** Opening Records block **

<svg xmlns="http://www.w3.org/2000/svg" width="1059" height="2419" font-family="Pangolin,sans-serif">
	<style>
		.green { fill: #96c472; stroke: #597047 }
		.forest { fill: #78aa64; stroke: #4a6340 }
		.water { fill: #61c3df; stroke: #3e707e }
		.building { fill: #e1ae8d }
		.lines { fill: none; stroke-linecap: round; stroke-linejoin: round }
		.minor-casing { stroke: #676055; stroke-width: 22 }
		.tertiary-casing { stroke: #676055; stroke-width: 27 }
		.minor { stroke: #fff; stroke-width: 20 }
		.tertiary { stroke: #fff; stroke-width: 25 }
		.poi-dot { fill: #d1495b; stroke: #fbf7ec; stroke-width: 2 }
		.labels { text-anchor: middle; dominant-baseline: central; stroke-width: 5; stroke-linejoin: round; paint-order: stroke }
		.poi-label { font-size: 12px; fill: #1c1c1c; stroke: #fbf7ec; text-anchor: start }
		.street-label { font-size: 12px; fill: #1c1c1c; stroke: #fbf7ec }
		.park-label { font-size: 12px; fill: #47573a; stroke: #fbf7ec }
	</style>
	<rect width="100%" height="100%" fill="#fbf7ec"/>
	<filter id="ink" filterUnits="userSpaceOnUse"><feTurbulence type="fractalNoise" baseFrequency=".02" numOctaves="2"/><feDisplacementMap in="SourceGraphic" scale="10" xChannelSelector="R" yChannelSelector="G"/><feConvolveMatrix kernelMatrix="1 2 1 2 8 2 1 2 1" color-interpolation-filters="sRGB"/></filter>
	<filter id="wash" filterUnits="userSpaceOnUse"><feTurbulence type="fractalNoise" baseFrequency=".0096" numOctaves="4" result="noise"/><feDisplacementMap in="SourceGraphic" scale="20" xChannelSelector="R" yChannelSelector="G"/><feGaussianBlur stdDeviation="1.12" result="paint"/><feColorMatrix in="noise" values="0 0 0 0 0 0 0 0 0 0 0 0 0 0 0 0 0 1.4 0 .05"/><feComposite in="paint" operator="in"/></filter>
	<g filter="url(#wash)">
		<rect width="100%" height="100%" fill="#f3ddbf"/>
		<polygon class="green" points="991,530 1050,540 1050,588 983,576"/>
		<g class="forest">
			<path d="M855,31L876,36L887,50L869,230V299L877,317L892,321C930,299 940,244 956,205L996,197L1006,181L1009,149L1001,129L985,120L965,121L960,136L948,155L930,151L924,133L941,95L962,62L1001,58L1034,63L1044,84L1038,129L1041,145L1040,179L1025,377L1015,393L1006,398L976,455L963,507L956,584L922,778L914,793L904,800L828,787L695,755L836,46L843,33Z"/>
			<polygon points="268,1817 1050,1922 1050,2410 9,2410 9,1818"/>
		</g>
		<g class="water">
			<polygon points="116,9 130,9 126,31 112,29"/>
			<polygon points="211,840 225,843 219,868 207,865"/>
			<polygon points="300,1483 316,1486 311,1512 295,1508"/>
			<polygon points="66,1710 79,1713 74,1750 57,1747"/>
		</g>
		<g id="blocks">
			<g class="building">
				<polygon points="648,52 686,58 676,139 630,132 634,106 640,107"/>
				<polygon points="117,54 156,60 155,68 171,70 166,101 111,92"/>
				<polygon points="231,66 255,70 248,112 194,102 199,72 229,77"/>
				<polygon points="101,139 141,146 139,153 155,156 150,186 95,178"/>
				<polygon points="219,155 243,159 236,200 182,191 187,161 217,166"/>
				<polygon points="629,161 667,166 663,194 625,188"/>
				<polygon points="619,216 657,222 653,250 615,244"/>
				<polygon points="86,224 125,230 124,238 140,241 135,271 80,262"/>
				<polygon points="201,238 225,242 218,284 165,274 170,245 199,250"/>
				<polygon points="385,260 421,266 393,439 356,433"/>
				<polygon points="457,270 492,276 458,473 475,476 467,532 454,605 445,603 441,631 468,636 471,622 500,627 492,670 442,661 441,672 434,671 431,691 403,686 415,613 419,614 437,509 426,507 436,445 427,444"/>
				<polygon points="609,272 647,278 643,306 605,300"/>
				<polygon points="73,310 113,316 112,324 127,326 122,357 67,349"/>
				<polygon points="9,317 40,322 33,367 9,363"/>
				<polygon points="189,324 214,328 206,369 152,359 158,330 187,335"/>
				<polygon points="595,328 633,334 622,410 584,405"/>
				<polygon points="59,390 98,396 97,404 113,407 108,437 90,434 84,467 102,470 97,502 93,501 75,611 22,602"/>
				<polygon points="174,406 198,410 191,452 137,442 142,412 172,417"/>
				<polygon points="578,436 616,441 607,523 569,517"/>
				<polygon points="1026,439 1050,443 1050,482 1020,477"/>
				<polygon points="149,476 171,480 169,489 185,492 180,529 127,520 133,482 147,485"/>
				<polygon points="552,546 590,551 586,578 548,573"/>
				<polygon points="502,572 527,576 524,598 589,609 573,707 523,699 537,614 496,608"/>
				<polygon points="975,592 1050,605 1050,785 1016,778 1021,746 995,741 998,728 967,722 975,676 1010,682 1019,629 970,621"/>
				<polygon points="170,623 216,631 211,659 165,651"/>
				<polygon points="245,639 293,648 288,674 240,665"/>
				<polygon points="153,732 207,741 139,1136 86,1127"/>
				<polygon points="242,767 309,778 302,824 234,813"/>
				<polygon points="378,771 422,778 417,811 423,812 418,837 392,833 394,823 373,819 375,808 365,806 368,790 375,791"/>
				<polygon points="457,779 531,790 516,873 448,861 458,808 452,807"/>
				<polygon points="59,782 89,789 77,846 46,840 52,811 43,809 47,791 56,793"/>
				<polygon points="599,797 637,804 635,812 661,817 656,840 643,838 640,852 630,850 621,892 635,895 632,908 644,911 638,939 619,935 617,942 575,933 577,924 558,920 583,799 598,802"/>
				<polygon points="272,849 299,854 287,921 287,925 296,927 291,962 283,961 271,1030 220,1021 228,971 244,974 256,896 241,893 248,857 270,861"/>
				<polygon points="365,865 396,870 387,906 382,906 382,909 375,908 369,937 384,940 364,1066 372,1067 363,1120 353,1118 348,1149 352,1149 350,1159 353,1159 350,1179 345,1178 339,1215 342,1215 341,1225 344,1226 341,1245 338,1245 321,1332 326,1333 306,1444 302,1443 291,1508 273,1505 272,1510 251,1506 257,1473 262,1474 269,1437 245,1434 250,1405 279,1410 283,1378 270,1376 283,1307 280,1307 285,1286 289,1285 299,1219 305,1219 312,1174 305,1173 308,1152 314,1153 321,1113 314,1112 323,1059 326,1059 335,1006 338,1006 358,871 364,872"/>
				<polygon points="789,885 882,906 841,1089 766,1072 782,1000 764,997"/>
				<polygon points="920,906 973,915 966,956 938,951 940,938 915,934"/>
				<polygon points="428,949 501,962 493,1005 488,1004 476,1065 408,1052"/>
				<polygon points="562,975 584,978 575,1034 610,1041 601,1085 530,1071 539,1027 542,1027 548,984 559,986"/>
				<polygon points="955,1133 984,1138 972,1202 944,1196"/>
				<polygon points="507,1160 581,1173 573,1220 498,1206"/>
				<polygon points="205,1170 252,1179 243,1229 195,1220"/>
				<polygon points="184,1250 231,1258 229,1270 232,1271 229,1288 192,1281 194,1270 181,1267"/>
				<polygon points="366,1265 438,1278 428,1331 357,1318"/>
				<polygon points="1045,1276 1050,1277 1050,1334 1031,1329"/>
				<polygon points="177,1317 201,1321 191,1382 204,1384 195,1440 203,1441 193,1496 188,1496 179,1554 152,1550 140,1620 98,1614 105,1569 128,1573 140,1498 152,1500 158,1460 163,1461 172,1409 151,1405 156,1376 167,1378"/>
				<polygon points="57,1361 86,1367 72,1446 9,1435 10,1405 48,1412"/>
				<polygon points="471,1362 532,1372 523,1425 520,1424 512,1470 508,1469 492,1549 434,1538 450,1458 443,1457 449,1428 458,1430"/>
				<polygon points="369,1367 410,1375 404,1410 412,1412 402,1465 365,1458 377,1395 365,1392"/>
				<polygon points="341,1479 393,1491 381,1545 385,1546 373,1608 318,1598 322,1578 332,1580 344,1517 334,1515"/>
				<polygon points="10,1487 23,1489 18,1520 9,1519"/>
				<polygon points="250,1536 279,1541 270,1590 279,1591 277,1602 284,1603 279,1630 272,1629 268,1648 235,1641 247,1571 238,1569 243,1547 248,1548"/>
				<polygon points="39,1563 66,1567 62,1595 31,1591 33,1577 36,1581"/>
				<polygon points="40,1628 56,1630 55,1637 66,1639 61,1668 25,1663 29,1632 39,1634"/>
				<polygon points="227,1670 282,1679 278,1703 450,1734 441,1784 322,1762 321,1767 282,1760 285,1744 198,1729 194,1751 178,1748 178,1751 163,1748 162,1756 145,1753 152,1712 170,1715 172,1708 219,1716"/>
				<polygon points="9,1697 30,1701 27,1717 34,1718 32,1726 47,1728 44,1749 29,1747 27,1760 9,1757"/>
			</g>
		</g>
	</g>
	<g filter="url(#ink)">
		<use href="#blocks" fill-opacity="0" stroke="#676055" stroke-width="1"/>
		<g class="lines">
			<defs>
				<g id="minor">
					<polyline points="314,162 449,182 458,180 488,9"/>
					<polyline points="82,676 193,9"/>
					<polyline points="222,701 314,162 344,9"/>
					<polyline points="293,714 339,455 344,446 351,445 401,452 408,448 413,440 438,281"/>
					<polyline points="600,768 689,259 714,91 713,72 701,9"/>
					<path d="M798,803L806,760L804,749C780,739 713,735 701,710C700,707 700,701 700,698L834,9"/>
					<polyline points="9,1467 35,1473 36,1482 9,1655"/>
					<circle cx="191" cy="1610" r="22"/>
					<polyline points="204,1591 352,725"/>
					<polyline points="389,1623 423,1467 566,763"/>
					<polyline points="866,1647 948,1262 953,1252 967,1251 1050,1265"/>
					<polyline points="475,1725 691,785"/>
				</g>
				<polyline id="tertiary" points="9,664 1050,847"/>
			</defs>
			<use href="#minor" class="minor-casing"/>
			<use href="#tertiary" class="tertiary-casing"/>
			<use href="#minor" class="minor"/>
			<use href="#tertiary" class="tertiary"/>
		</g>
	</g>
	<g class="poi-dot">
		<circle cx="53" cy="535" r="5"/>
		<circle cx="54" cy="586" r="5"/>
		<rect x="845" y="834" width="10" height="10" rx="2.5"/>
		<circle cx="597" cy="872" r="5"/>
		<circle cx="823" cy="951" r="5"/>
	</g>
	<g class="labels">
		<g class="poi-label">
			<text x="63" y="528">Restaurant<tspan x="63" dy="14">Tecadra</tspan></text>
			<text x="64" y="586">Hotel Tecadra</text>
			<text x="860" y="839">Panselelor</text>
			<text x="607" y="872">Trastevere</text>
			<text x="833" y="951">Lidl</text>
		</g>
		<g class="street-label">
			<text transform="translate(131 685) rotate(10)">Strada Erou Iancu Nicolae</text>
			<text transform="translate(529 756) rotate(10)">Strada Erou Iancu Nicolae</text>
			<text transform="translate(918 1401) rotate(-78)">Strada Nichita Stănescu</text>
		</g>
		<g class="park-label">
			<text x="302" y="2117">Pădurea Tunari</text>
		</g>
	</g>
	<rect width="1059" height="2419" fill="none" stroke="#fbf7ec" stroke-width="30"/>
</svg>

** Closing Records block **

What the exercise asks – Return every line of the listing that has the word "xChannelSelector" in it.

Reply –
	<filter id="ink" filterUnits="userSpaceOnUse"><feTurbulence type="fractalNoise" baseFrequency=".02" numOctaves="2"/><feDisplacementMap in="SourceGraphic" scale="10" xChannelSelector="R" yChannelSelector="G"/><feConvolveMatrix kernelMatrix="1 2 1 2 8 2 1 2 1" color-interpolation-filters="sRGB"/></filter>
	<filter id="wash" filterUnits="userSpaceOnUse"><feTurbulence type="fractalNoise" baseFrequency=".0096" numOctaves="4" result="noise"/><feDisplacementMap in="SourceGraphic" scale="20" xChannelSelector="R" yChannelSelector="G"/><feGaussianBlur stdDeviation="1.12" result="paint"/><feColorMatrix in="noise" values="0 0 0 0 0 0 0 0 0 0 0 0 0 0 0 0 0 1.4 0 .05"/><feComposite in="paint" operator="in"/></filter>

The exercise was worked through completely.